Der Körper ist es, an dem alles verhandelt wird, weil er die Grenze zwischen Privatperson und Künstler:in nicht markieren kann.
So wie ihr als Sänger:innen diese Grenze nicht zu ziehen vermögt, weil ihr Hochleistungssportler:innen seid. Jeden Abend auf der Bühne müsst ihr extrem schwierige Sachen singen, ihr müsst kämpfen, euch ängstigen, ihr schwitzt, ihr arbeitet euch ab an den Partien und seid immer so viel mehr als bloß eure Rolle. Und genau dies bewusst zu machen, das ist das Ziel dieser Arbeit. Ich möchte wirklich einen sehr puren, sehr ehrlichen, einen unverzierten Umgang mit dem Theater als Theater.
Es geht mir um das Ausstellen von Virtuosität und von Körpern, die sich etwas aussetzen.
Rebekka Dornhege Reyes: Die Auseinandersetzung mit dem Körper findet auch eine Entsprechung auf der Bühne. Bei uns gibt es keinen konkreten Ort und keine Theaterkulisse, sondern einen Raum, der den Bewegungen der Körper folgt, sie aber auch bestimmt und bewusst extremen Situationen aussetzt. Zentral ist die Schwebebühne, ein sehr großer hängender Plafond, den man zuerst nicht wahrnimmt. Zu Beginn sieht man eine leere Bühne, bis sich plötzlich der Boden zu heben beginnt. Der Plafond kann kippen, neue und andere Räume entstehen lassen, in ihm öffnen sich Klappen und man verliert den Boden unter den Füßen. Auch beim Kostüm geht es uns darum, euch als Performer:innen auszustellen. Wir bleiben bewusst an der Grenze zwischen Privatsein und Profession und haben für euch, die Solist:innen, so etwas wie ein „Nicht-Kostüm“ entworfen – ein relativ unprätentiöses, zeitloses „Künstlerkostüm.“ Den Chor hingegen haben wir überzeichnet. Er ist laut, bunt, die Karikatur einer Gesellschaft.

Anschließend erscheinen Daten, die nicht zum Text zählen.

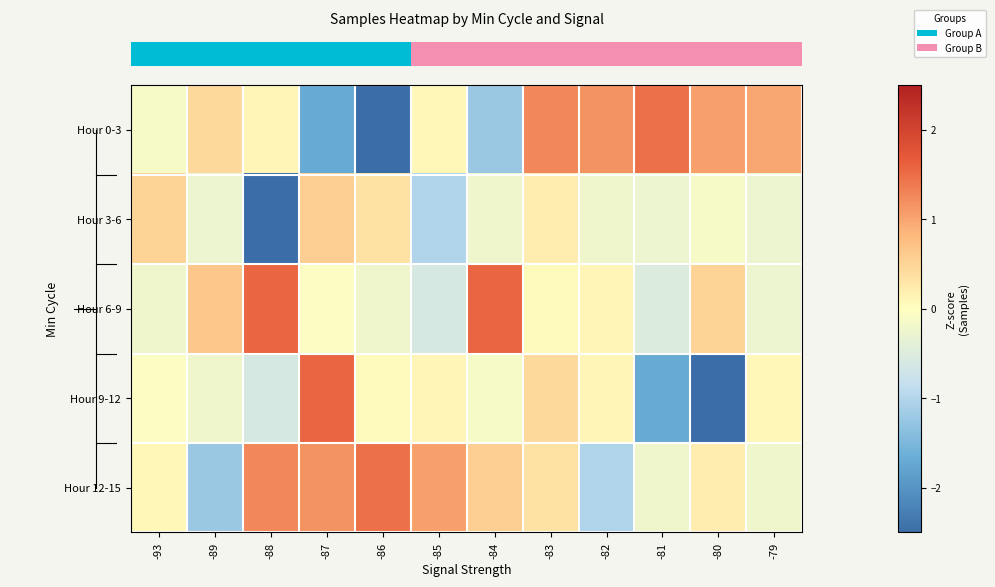

Which series changed the most between -85 and -84?

row_2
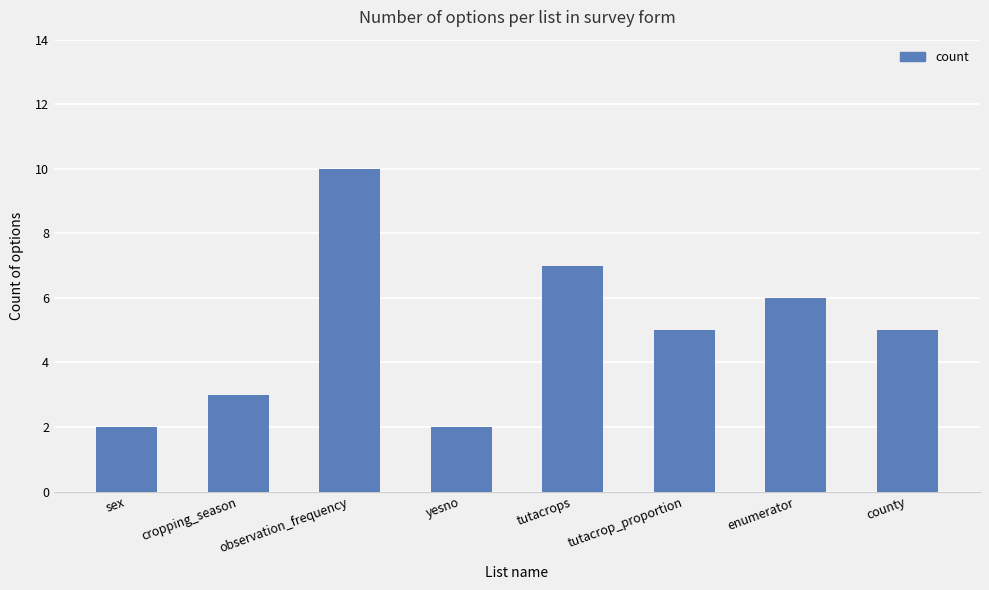

The value at county is 8. True or false?

False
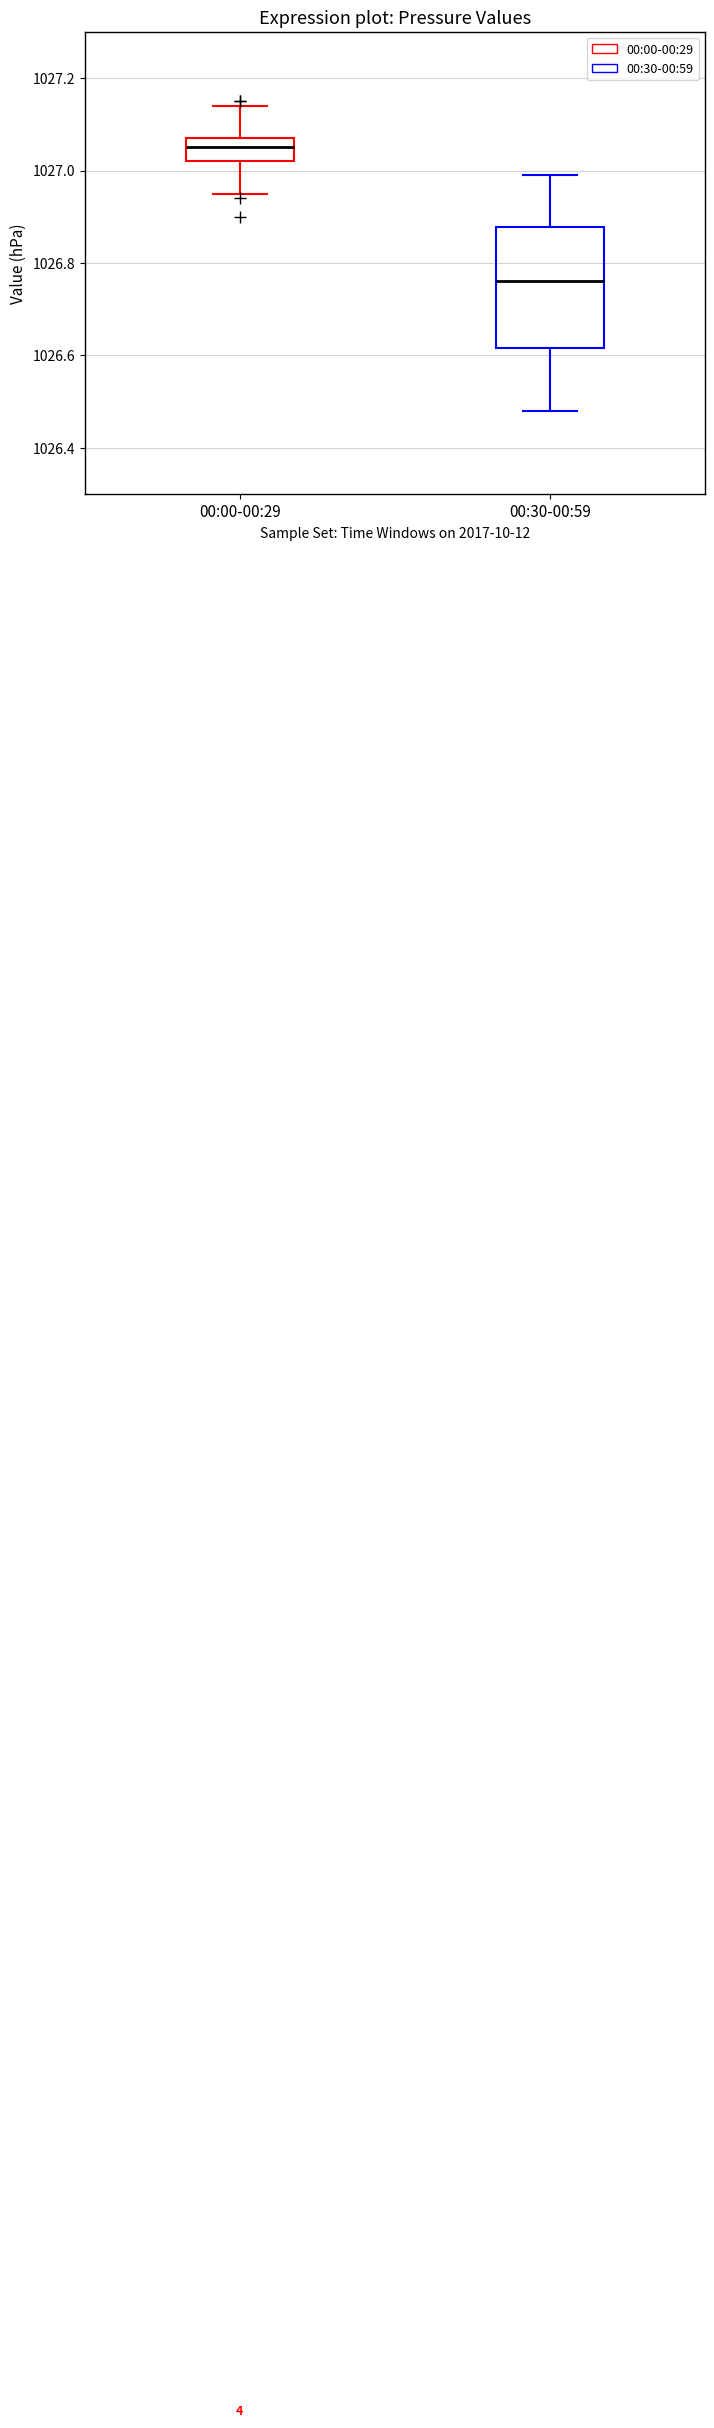

Which box's median line is the lowest?

00:30-00:59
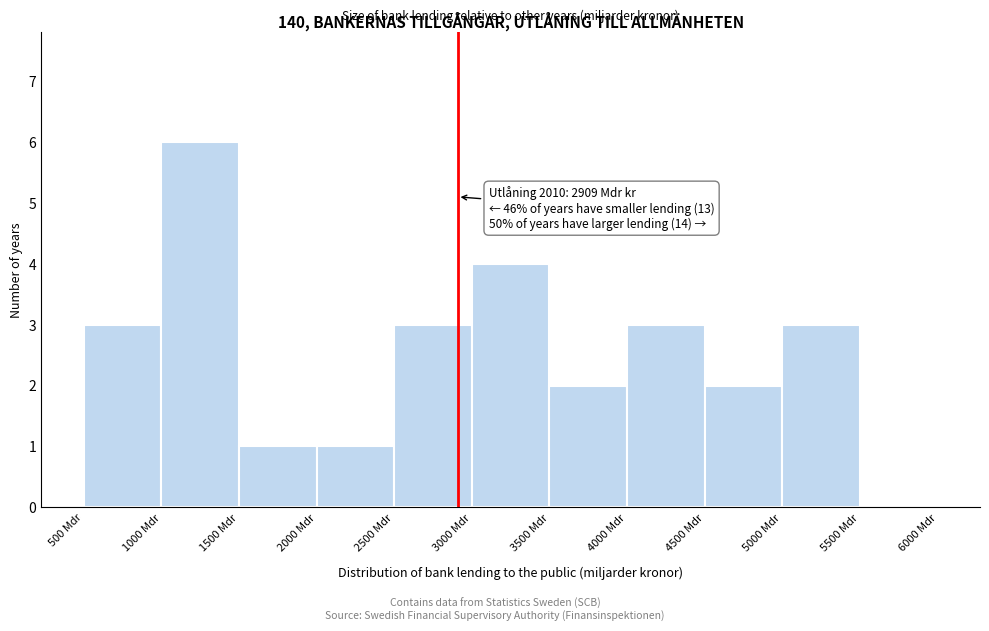

Over which range of the x-axis is the bar tallest?

1000 to 1500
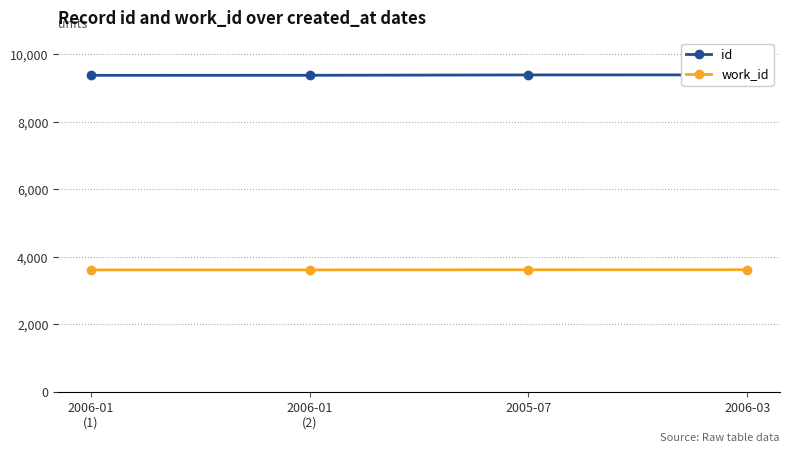

What is the lowest value of the work_id series?

3611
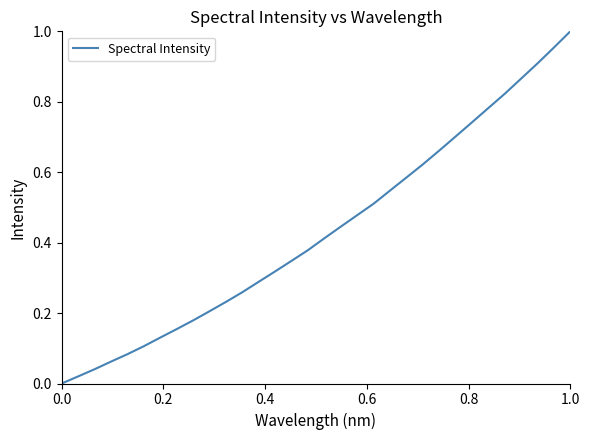

Is this an area chart (filled region under the line)?

No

Ulrike Schwab: Mein Bedürfnis wäre es, bei Pagliacci den Zuschauer:innen direkt auf dem Schoß zu sitzen, ganz nah an sie heranzurücken. Leoncavallo behauptet ja keine abgeschlossene Kunstwelt, sondern bezieht uns als Publikum in alle Realitätsebenen des Stückes mit ein.
Rebekka Dornhege Reyes: Eigentlich dürfte es gar keinen hermetischen Bühnenraum geben. Wir haben den Künstlerkörper deshalb ganz bewusst in die Nähe des Publikums gerückt. Gleich zu Beginn sehen wir eine Vitrine, die Nedda als Körper ausstellt.
Ihr Körper ist Kunstobjekt und Ausstellungsstück zugleich.
Ulrike Schwab: Wie in einem Museum für moderne Kunst. Ich schaue mir etwas an, das ich zwar nicht genau deuten kann, aber es löst etwas in mir aus. Und das würde ich mir wünschen: Dass wir in die Oper gehen wie Menschen ins Museum, wir einfach freier und neugieriger auf unser Genre Oper schauen.